EXERCISE: Go to the line holding "Palmerton | | | | |" in the entries below and write out exactly every line down to and including the line holding "A. Director's Report".

DATA EXCERPTS:
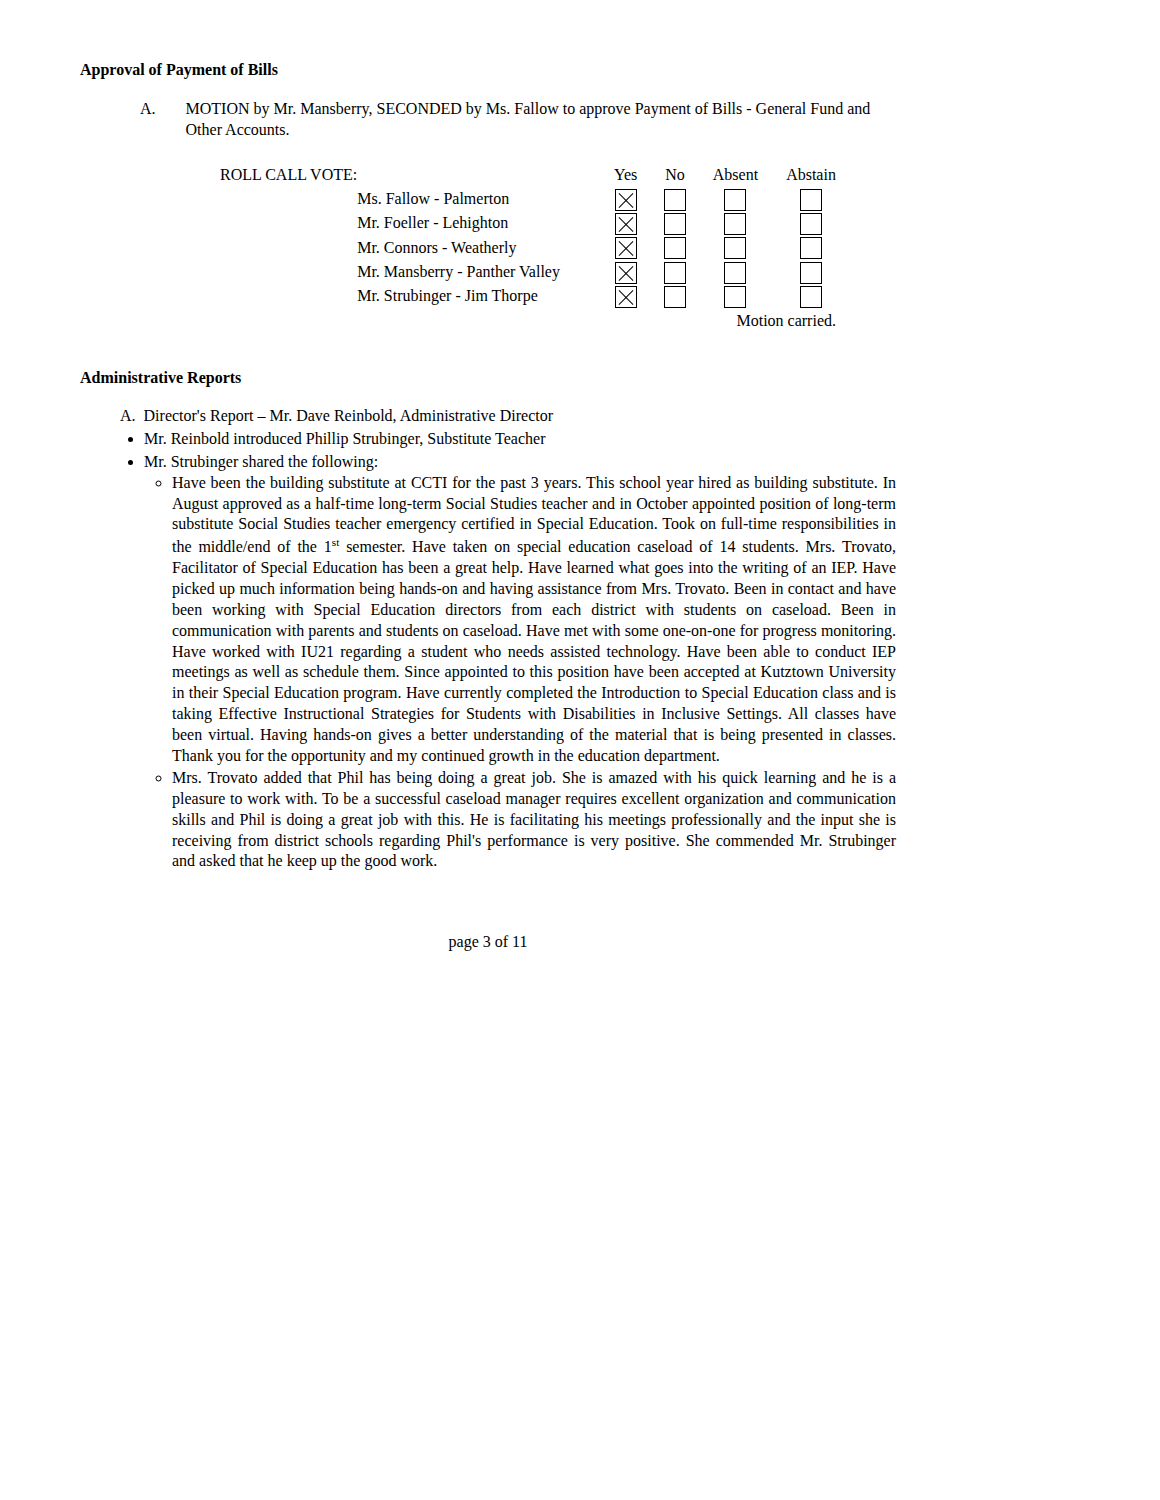Approval of Payment of Bills
A.
MOTION by Mr. Mansberry, SECONDED by Ms. Fallow to approve Payment of Bills - General Fund and Other Accounts.
| ROLL CALL VOTE: | | Yes | No | Absent | Abstain |
| | Ms. Fallow - Palmerton | | | | |
| | Mr. Foeller - Lehighton | | | | |
| | Mr. Connors - Weatherly | | | | |
| | Mr. Mansberry - Panther Valley | | | | |
| | Mr. Strubinger - Jim Thorpe | | | | |
Motion carried.
Administrative Reports
A. Director's Report – Mr. Dave Reinbold, Administrative Director
Mr. Reinbold introduced Phillip Strubinger, Substitute Teacher
Mr. Strubinger shared the following:
Have been the building substitute at CCTI for the past 3 years. This school year hired as building substitute. In August approved as a half-time long-term Social Studies teacher and in October appointed position of long-term substitute Social Studies teacher emergency certified in Special Education. Took on full-time responsibilities in the middle/end of the 1st semester. Have taken on special education caseload of 14 students. Mrs. Trovato, Facilitator of Special Education has been a great help. Have learned what goes into the writing of an IEP. Have picked up much information being hands-on and having assistance from Mrs. Trovato. Been in contact and have been working with Special Education directors from each district with students on caseload. Been in communication with parents and students on caseload. Have met with some one-on-one for progress monitoring. Have worked with IU21 regarding a student who needs assisted technology. Have been able to conduct IEP meetings as well as schedule them. Since appointed to this position have been accepted at Kutztown University in their Special Education program. Have currently completed the Introduction to Special Education class and is taking Effective Instructional Strategies for Students with Disabilities in Inclusive Settings. All classes have been virtual. Having hands-on gives a better understanding of the material that is being presented in classes. Thank you for the opportunity and my continued growth in the education department.
Mrs. Trovato added that Phil has being doing a great job. She is amazed with his quick learning and he is a pleasure to work with. To be a successful caseload manager requires excellent organization and communication skills and Phil is doing a great job with this. He is facilitating his meetings professionally and the input she is receiving from district schools regarding Phil's performance is very positive. She commended Mr. Strubinger and asked that he keep up the good work.
page 3 of 11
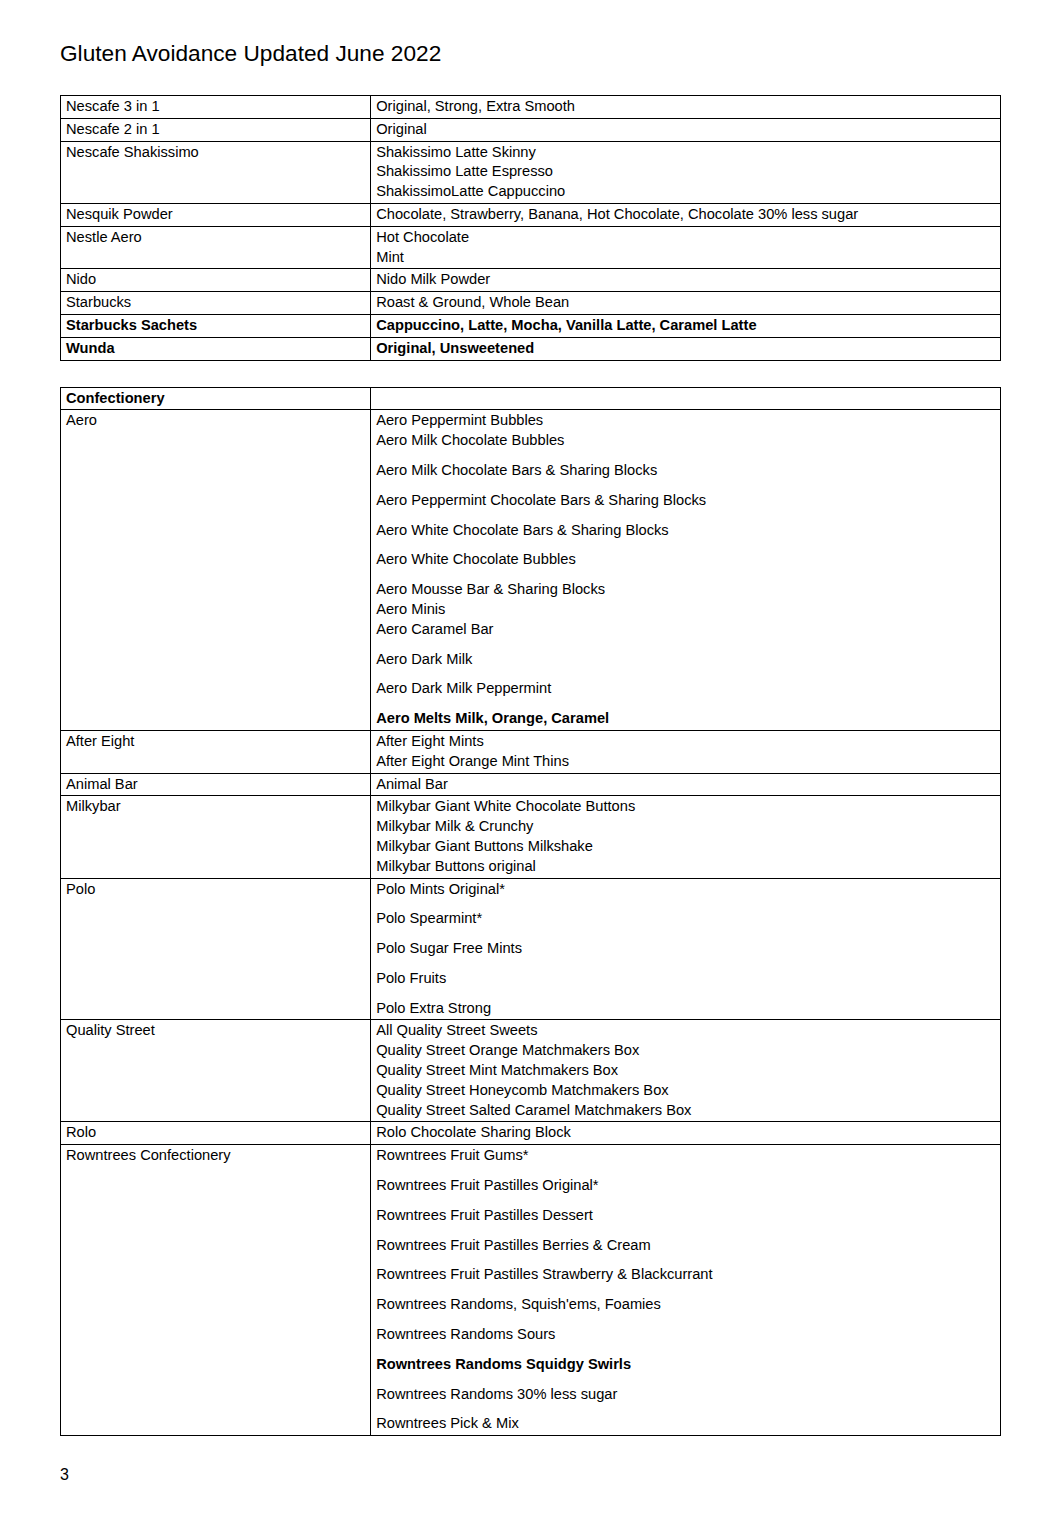Gluten Avoidance Updated June 2022
| Nescafe 3 in 1 | Original, Strong, Extra Smooth |
| Nescafe 2 in 1 | Original |
| Nescafe Shakissimo | Shakissimo Latte Skinny Shakissimo Latte Espresso ShakissimoLatte Cappuccino |
| Nesquik Powder | Chocolate, Strawberry, Banana, Hot Chocolate, Chocolate 30% less sugar |
| Nestle Aero | Hot Chocolate Mint |
| Nido | Nido Milk Powder |
| Starbucks | Roast & Ground, Whole Bean |
| Starbucks Sachets | Cappuccino, Latte, Mocha, Vanilla Latte, Caramel Latte |
| Wunda | Original, Unsweetened |
| Confectionery | |
| Aero | Aero Peppermint Bubbles Aero Milk Chocolate Bubbles Aero Milk Chocolate Bars & Sharing Blocks Aero Peppermint Chocolate Bars & Sharing Blocks Aero White Chocolate Bars & Sharing Blocks Aero White Chocolate Bubbles Aero Mousse Bar & Sharing Blocks Aero Minis Aero Caramel Bar Aero Dark Milk Aero Dark Milk Peppermint Aero Melts Milk, Orange, Caramel |
| After Eight | After Eight Mints After Eight Orange Mint Thins |
| Animal Bar | Animal Bar |
| Milkybar | Milkybar Giant White Chocolate Buttons Milkybar Milk & Crunchy Milkybar Giant Buttons Milkshake Milkybar Buttons original |
| Polo | Polo Mints Original* Polo Spearmint* Polo Sugar Free Mints Polo Fruits Polo Extra Strong |
| Quality Street | All Quality Street Sweets Quality Street Orange Matchmakers Box Quality Street Mint Matchmakers Box Quality Street Honeycomb Matchmakers Box Quality Street Salted Caramel Matchmakers Box |
| Rolo | Rolo Chocolate Sharing Block |
| Rowntrees Confectionery | Rowntrees Fruit Gums* Rowntrees Fruit Pastilles Original* Rowntrees Fruit Pastilles Dessert Rowntrees Fruit Pastilles Berries & Cream Rowntrees Fruit Pastilles Strawberry & Blackcurrant Rowntrees Randoms, Squish'ems, Foamies Rowntrees Randoms Sours Rowntrees Randoms Squidgy Swirls Rowntrees Randoms 30% less sugar Rowntrees Pick & Mix |
3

RESPONSE AREA:
| | Ms. Fallow - Palmerton | | | | |
| | Mr. Foeller - Lehighton | | | | |
| | Mr. Connors - Weatherly | | | | |
| | Mr. Mansberry - Panther Valley | | | | |
| | Mr. Strubinger - Jim Thorpe | | | | |
Motion carried.
Administrative Reports
A. Director's Report – Mr. Dave Reinbold, Administrative Director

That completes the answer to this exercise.